Faible contribution du secteur privé au marché du travail américain
Le redressement du marché du travail fait son chemin aux Etats-Unis. Selon le département du Travail, les créations d’emplois outre-Atlantique se sont élevées en mai à 431.000 après 290.000 en avril. Mais bien qu’il s’agisse de la cinquième hausse consécutive des embauches, la plus importante depuis mars 2000, la statistique a déçu le marché qui tablait sur un chiffre de 513.000. En réaction le dollar a cédé du terrain face au yen (à 91,91) mais s’est apprécié face à l’euro (1,1973), la devise unique faisant aussi les frais de la défiance du marché.

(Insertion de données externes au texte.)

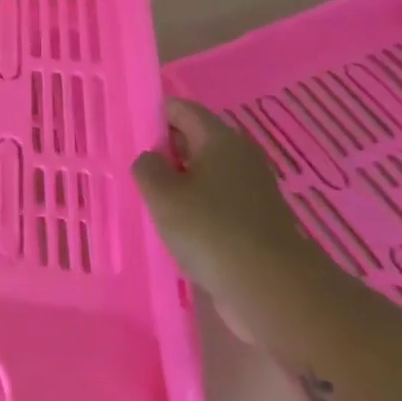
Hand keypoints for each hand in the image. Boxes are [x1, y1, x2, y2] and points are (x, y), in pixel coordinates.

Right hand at [132, 99, 334, 306]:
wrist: (273, 290)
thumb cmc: (211, 230)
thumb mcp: (162, 194)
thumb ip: (147, 167)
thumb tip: (152, 159)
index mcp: (220, 139)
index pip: (180, 109)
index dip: (152, 116)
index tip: (127, 135)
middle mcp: (240, 157)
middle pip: (193, 140)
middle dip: (163, 151)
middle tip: (131, 168)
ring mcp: (251, 191)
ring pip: (203, 174)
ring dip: (177, 183)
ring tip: (148, 199)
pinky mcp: (255, 222)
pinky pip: (216, 202)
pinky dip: (195, 208)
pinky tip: (175, 227)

Les embauches destinées à Census 2010, la campagne de recensement de la population américaine, se sont élevées à 411.000, expliquant pour beaucoup le chiffre de mai. Pour ING, la réelle déception vient du secteur privé, qui n’a créé que 41.000 postes - un plancher depuis janvier- contre 150.000 anticipés et 218.000 en avril (chiffre révisé de 231.000). Les embauches ont marqué le pas du côté des entreprises privées qui ont plutôt relevé le temps de travail. Le secteur de la construction a détruit 35.000 postes, tandis que le secteur manufacturier a en offert 29.000.
Le taux de chômage est revenu à 9,7%, son niveau du premier trimestre, après 9,9 % en avril et à comparer à un consensus à 9,8%. Crédit Agricole CIB, qui voit le record de 10,1% d’octobre 2009 comme un pic, s’attend à ce que le taux de chômage ne décline que lentement puisque l’amélioration des conditions, sur le marché de l’emploi, amènera les américains à redevenir actifs. Tandis que l’horaire de travail hebdomadaire moyen, est passé de 34,1 à 34,2 heures, le salaire horaire, lui, a crû de 22,50 à 22,57 dollars. Ce qui est tout de même de bon augure pour le moral des consommateurs.